Es geht also weiter?

Ich werde jetzt ja 70 und bin wahnsinnig froh, dass ich nun wirklich etwas anderes machen kann. Ich finde es für Lutz schade, dass er es nicht konnte. Andererseits: Er kam so von unten. Er hatte in Deutsch eine Fünf, er war Legastheniker, er ging in Hamburg-Bergedorf in eine provinzielle Volksschule, wo die Lehrer noch mit Schlüsseln warfen und wo er nur der schlechte Schüler war. Und dann hat er so viel gelernt, wurde erst der rebellische, aber dann der anerkannte Verleger, den die Kollegen ehrfürchtig fragten: 'Herr Schulenburg, Ihre verlegerischen Erfolge, wie haben Sie die hinbekommen?’ Diese Rolle hat er sehr genossen.

Man muss ein gutes Fundament haben, um einen neuen Weg einzuschlagen?

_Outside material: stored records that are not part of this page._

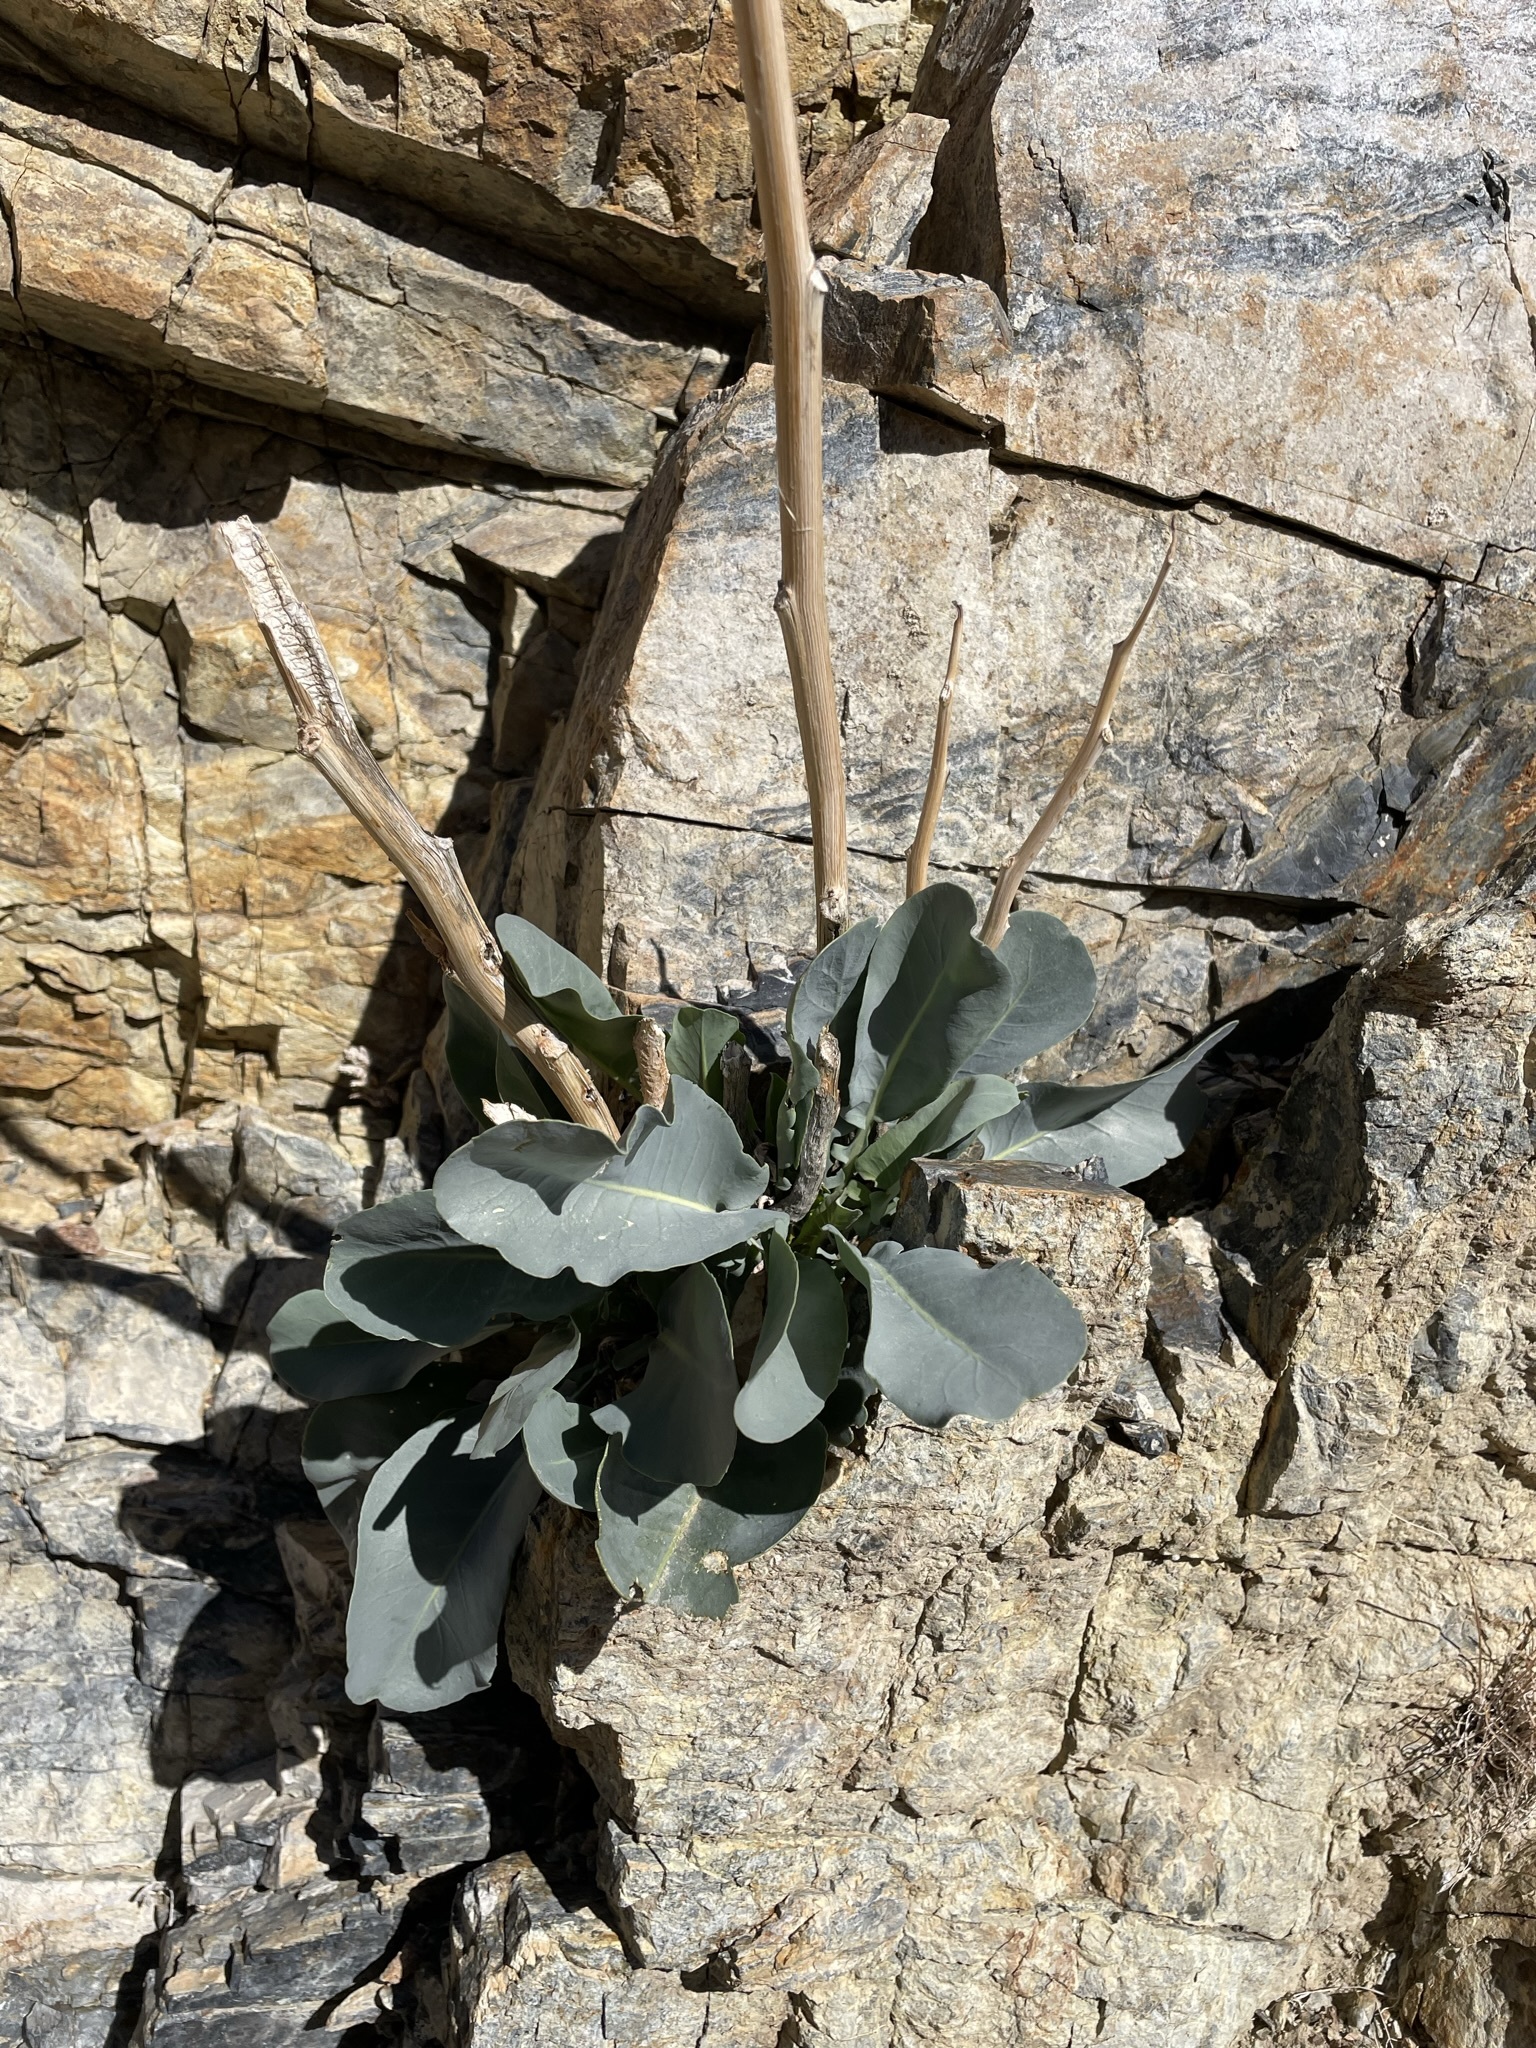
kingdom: Plantae
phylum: Tracheophyta
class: Magnoliopsida
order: Brassicales
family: Brassicaceae
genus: Stanleya
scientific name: Stanleya elata
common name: Panamint prince's plume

Mir fällt es wirklich leicht, abzugeben, aber mir ist auch bewusst, dass ich aus einer anderen Situation komme: Meine Eltern waren zwar keine Akademiker, aber sie gehörten zu denen, die nach dem Krieg in den Mittelstand aufgestiegen waren. Lutz’ Eltern waren unten geblieben: Seine Mutter stand an der Heißmangel, sein Vater saß als Verkäufer mit Genehmigung seines Jagdkollegen in einem Kaufhaus in der Jagdabteilung.

Wie geht es Ihnen heute als Schriftstellerin?

Ich habe schon früher literarisch geschrieben, auch veröffentlicht, kleine Texte, Schnipsel, das war eine Art Selbstrettung. Und jetzt habe ich das Gefühl: Ich möchte auf meine Art ausdrücken, was mir wichtig ist. Mein Roman „Blue“ ist autobiografisch, aber ich will darin nicht nur diese eine Liebesgeschichte erzählen, sondern meine kumulierten Erfahrungen mit der Liebe zum Ausdruck bringen. Franz Jung, dieser Schriftsteller, der unseren Verlag so tief geprägt hat, hat mal gesagt: Die Aufgabe von Literatur ist es, die Seelen zu kneten – was mir sehr gefällt. Und das habe ich in dieser Liebesgeschichte versucht, und in der Erzählung über den Verlag mache ich das in einem größeren Format.

Sie wirken sehr zufrieden.

Ich muss nicht auf den Markt, ich muss nicht ins „Spektakel“. Ich mache jetzt im Herbst ein paar Lesungen und freue mich natürlich, wenn ein paar Leute kommen. Und dann mache ich wieder was anderes.